As a lifelong soccer player currently stricken with World Cup fever, I feel the need to focus this week’s article on an app that everyone attending the games will download: FIFA World Cup 2026. If you’re going, you’ve already paid $500 or more for your ticket. What you probably didn’t know is that FIFA collects a second payment: your data. Using my new, free tool, Daylight, I’m going to show you what you clicked “I agree” to, and 6 things you can do in a few minutes to protect yourself.
Before we dig in, ask yourself these questions:
- What data does the app take from me, and what’s it worth?
- What companies have their hands on my data?
- How can my data be used during and after the game?
Data Taken
What exactly can FIFA and the other companies behind the event take from you? As shown in Daylight’s first section, the three most important things are:
- Precise location. Not just your city, but your exact spot. At a stadium or fan zone, that means how long you spent at the gates, concession stands, sponsor booths, and even the bathroom. Outside the stadium, it can be used to figure out where you are staying, how you get to the stadium, and places of interest before or after the game.
- Persistent identification. Your advertising ID and device ID are the codes that can tie this app to the same “you” everywhere else online. Your government ID can tie these profiles to your offline life. This is the thread that turns scattered data into a single, comprehensive profile.
- Demographic data. Age range, income range, gender, country, and “inferences” assumed about you. Advertisers pay a premium for this when attached to an ID, because it tells them not just what you did, but who you are.
FIFA and its partners don’t just want your ticket money. They want a permanent, sellable profile of who you are to use for their own purposes. So, what’s it worth to them? About $600 a year, and you’ll never see a cent of it.
Companies Hiding in the App
Based on my own analysis and several trusted open-sources, I count more than 20 different companies that are quietly embedded into the FIFA World Cup app.[1] If you want to see the complete list of companies I found hiding in the app, go to the ‘Trackers in the app’ section.
The big ones you probably expected are in there, such as Amazon, Google, Meta, and TikTok. There are also numerous companies from all over the world I’d never heard of before, such as:
- Tapad – An identity-tracking company that monitors where you go, online and offline. It’s owned by Experian, one of the three big credit bureaus behind your FICO score and the financial data lenders use to judge you.
- Persona.ly – An advertising and identity-tracking company specializing in “user acquisition” (getting apps installed through targeted ads). By its own description, it’s headquartered in Israel with offices in Korea, Japan, Russia, and China, countries far outside the reach of US privacy law.

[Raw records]

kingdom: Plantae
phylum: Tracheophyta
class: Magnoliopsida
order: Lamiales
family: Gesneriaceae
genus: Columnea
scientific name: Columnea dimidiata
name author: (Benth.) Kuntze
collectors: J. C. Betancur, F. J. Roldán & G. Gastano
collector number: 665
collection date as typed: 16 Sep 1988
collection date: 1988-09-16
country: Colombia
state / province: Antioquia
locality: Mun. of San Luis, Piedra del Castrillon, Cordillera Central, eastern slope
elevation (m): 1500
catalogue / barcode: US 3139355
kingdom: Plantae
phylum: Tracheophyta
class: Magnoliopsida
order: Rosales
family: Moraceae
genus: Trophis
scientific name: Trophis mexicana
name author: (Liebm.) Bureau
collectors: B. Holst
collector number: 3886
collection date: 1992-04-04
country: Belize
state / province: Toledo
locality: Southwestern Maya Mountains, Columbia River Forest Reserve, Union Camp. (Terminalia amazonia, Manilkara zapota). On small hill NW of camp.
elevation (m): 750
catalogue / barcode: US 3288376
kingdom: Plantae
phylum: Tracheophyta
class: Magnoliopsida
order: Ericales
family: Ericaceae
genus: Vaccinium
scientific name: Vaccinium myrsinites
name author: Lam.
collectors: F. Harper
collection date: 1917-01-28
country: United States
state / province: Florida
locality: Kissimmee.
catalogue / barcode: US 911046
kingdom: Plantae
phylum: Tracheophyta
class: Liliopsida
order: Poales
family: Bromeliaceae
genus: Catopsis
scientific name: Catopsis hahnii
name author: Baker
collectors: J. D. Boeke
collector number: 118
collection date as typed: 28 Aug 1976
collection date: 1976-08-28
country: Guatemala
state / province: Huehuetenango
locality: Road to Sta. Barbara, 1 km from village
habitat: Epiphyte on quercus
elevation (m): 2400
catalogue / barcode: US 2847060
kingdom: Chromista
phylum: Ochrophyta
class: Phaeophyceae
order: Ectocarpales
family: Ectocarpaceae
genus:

WORK INSTRUCTIONS —
• A. In the World Cup app article, rewrite the passage starting with "As a lifelong" and going on through "after the game?", replacing "data" with "information" wherever it occurs.
• B. Using the World Cup app article, decide whether each statement is true and quote the words that settle it: (i) Tapad is owned by Experian. (ii) The article puts the worth of a user's profile at about $500 a year. (iii) Persona.ly is headquartered in Korea.
• C. Continue the World Cup app article from the point where it stops.
This material comes from a separate source.

SOLVED PROBLEMS —
• A.
As a lifelong soccer player currently stricken with World Cup fever, I feel the need to focus this week’s article on an app that everyone attending the games will download: FIFA World Cup 2026. If you’re going, you’ve already paid $500 or more for your ticket. What you probably didn’t know is that FIFA collects a second payment: your information. Using my new, free tool, Daylight, I’m going to show you what you clicked “I agree” to, and 6 things you can do in a few minutes to protect yourself.
Before we dig in, ask yourself these questions:
- What information does the app take from me, and what’s it worth?
- What companies have their hands on my information?
- How can my information be used during and after the game?

• B.
(i) Yes: "It’s owned by Experian, one of the three big credit bureaus behind your FICO score."
(ii) No: "About $600 a year, and you’ll never see a cent of it."
(iii) No: "it’s headquartered in Israel with offices in Korea, Japan, Russia, and China."

• C.
According to the FIFA World Cup app’s privacy policy, the companies operating the app have a lot of leeway with what they can do with your data and who they can share it with.[2] I highlight the most important ones for you in the ‘Terms Red Flags’ section. For example, FIFA and the app can take your data from third-parties (like Meta, Google, etc.), combine it, and share with even more third-parties. When I clicked the link to see which companies FIFA partners with, it brought me to this page:

Where Your Data Goes After the Game
The final whistle does not stop FIFA and its partners from using your data. As I highlight in Daylight’s ‘Terms Red Flags’ section, here are three things the app’s privacy policy allows:
- The organizers can keep your data as long as they want. The policy says data is retained “as long as needed or permitted,” on their criteria, not yours. Deleting the app does not cut them off; the data they already collected stays put until you file a formal deletion request.
- They sell it. The policy states, in its own words, that they sell personal information as defined under California law. Your profile is shared with Endeavor, FIFA, Soccer United Marketing, and Major League Soccer, each of which then uses it under their own rules and can share it with whoever they want.
- It travels. Your data is stored and processed across the US, UK, and Europe, handled by staff outside your country, and can be disclosed to government authorities on request in any of the countries it touches.
What to Do Next
Below are 6 things you can do to protect yourself in less than five minutes. Delete your Advertising ID.
- Disable location sharing.
- Turn off app personalization.
- Turn off Wi-Fi and Bluetooth scanning.
- After the game, delete your FIFA ID and data.
- Submit a formal data deletion request.[3]
The Daylight tool provides step-by-step instructions for both iOS and Android, and additional things you can do to protect what you own. Create an account and start managing your data with intention.
Your data fuels a trillion-dollar industry most companies would prefer you keep forfeiting your valuable data without resistance so they can monetize it for themselves. You need someone in your corner and My Data Union is the representation you deserve.
[1] Exodus Privacy, TrackerControl, internal analysis.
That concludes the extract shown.